§ **EXERCISE DIRECTIONS**:
Copy all of the data below, changing "zero-indexed" to "0-based" and leaving everything else unchanged. Omit the pictures from your answer.

§ **DATA UNDER STUDY**:
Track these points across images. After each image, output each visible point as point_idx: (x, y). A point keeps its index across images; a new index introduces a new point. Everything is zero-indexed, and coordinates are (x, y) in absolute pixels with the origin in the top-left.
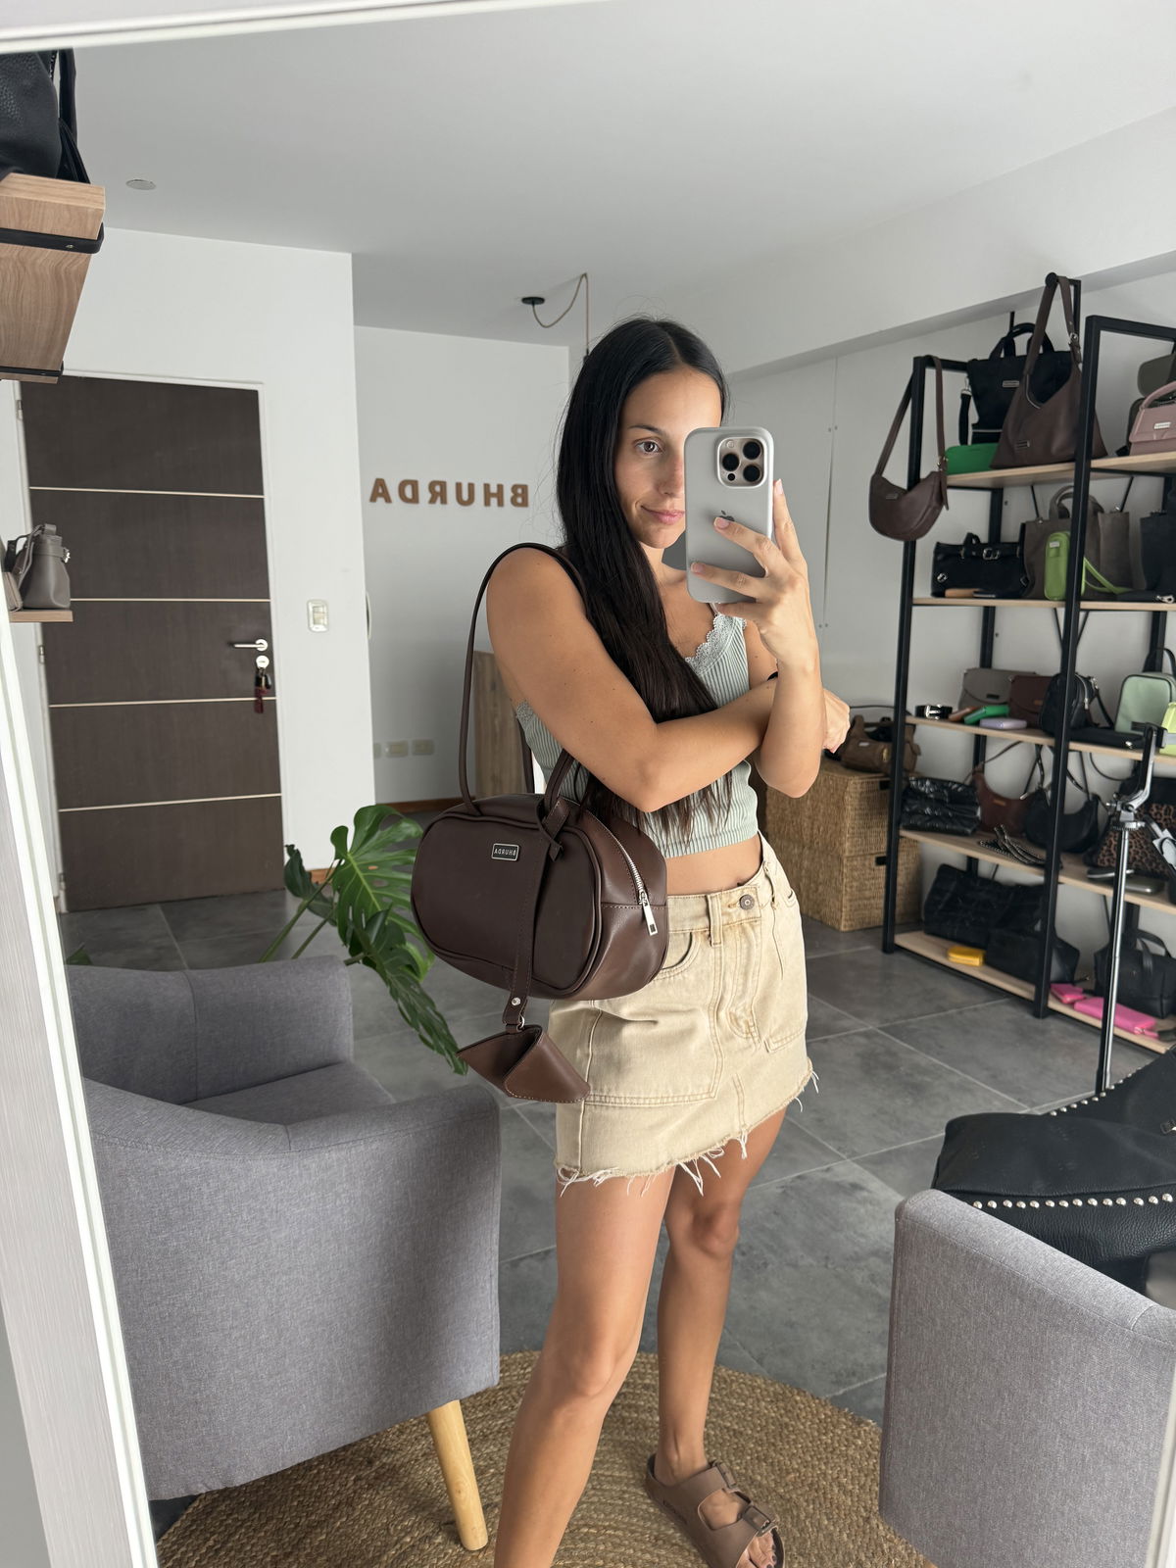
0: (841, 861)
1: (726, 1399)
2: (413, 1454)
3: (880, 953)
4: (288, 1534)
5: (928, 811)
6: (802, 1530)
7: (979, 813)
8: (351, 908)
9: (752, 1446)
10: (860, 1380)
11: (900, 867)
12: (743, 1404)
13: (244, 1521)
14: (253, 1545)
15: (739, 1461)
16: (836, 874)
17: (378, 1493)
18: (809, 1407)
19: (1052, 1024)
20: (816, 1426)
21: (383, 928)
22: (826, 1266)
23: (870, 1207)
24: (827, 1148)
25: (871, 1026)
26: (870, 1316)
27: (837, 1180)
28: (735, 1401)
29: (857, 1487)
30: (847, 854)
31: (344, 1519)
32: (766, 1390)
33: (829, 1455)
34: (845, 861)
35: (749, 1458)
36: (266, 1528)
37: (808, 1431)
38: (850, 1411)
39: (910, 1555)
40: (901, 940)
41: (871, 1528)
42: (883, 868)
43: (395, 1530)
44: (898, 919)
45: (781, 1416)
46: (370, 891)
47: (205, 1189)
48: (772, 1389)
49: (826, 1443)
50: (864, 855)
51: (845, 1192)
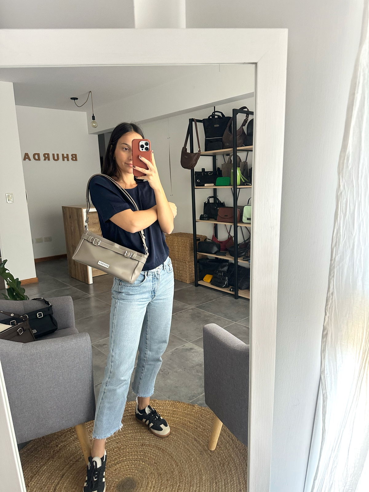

§ **ANSWER BOX**:
Track these points across images. After each image, output each visible point as point_idx: (x, y). A point keeps its index across images; a new index introduces a new point. Everything is 0-based, and coordinates are (x, y) in absolute pixels with the origin in the top-left.
0: (841, 861)
1: (726, 1399)
2: (413, 1454)
3: (880, 953)
4: (288, 1534)
5: (928, 811)
6: (802, 1530)
7: (979, 813)
8: (351, 908)
9: (752, 1446)
10: (860, 1380)
11: (900, 867)
12: (743, 1404)
13: (244, 1521)
14: (253, 1545)
15: (739, 1461)
16: (836, 874)
17: (378, 1493)
18: (809, 1407)
19: (1052, 1024)
20: (816, 1426)
21: (383, 928)
22: (826, 1266)
23: (870, 1207)
24: (827, 1148)
25: (871, 1026)
26: (870, 1316)
27: (837, 1180)
28: (735, 1401)
29: (857, 1487)
30: (847, 854)
31: (344, 1519)
32: (766, 1390)
33: (829, 1455)
34: (845, 861)
35: (749, 1458)
36: (266, 1528)
37: (808, 1431)
38: (850, 1411)
39: (910, 1555)
40: (901, 940)
41: (871, 1528)
42: (883, 868)
43: (395, 1530)
44: (898, 919)
45: (781, 1416)
46: (370, 891)
47: (205, 1189)
48: (772, 1389)
49: (826, 1443)
50: (864, 855)
51: (845, 1192)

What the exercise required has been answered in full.